We did just about everything you could with a napkin: played volleyball, made hoops with our arms and shot three-pointers, un-crumpled it and threw it up, which made it nearly impossible to catch. But, boy, was it fun to watch the other guy try.
We probably threw that thing 100 times in a 100 different ways. Taking breaks to let the hair-netted lunch ladies walk down the hall and go wherever that hall led. They’d come back with massive bins of beans and crates of milk.
For whatever reason, they didn’t treat us like criminals. One offered us milk, the good kind — chocolate. We got smiles.
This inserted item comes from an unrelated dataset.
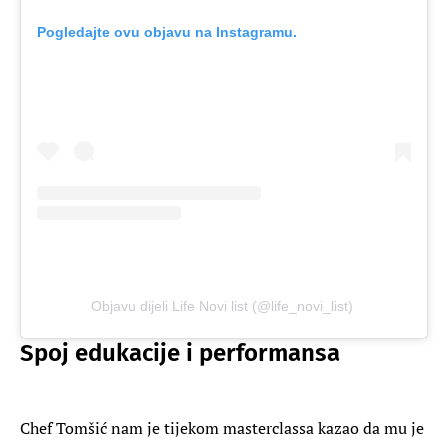
Pogledajte ovu objavu na Instagramu.
Objavu dijeli Life Novi list (@life_novi_list)
Spoj edukacije i performansa
Chef Tomšić nam je tijekom masterclassa kazao da mu je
It was all good. We tried kicking it to each other, punting a napkin ball. Making field goals with our arms.
Then, Mr Serbent showed up again, like a Gorgon coming up through the earth. He pierced our silliness with second-nature disdain.
“YOU BOYS ARE STILL HERE? IT’S SECOND RECESS ALREADY.”
Meaning we not only skipped our recess, we were now skipping our afternoon class. To throw a napkin.
We stood motionless.
“WELL, GO ON, GET TO CLASS. But I want you to think about WHAT LESSON you’ve learned today.”
We took off in a fast walk, waiting until we were out the door to break into a full sprint, giggling like crazy. I jumped up and kicked my feet off the wall. Matt slapped a poster.
Lesson? Um, yeah. We learned some lessons.
Anything can be fun when you’re with your friends.
You can do a lot with a little, even if you only got a napkin and a hallway.
Cafeteria workers work hard.
No one can make you feel bad about yourself. Only you can do that.
Even when you think you’ve exhausted all of your creativity, there’s always more. There’s always a new way to play.
I don’t know about Matty P., but I felt a little lighter in class that day, like I’d just discovered a secret that even Mr. Serbent didn’t know about, like I was smarter than the people who wrote my thick, heavily indexed textbooks.
The authoritarian voice of the teacher fell a little softer on my shoulders. I raised my hand a lot more after that. I wasn’t afraid to be wrong.
I’d endured the reverberating reprimand of Mr. Serbent and come out the other side, not just alive, but more confident, less fearful of the rules.
As if handed a paper crane to unfold, unaware that there would be a message inside, but invigorated by the unfolding itself.
Some things take time to learn, but you can still celebrate the beginning of the discovery.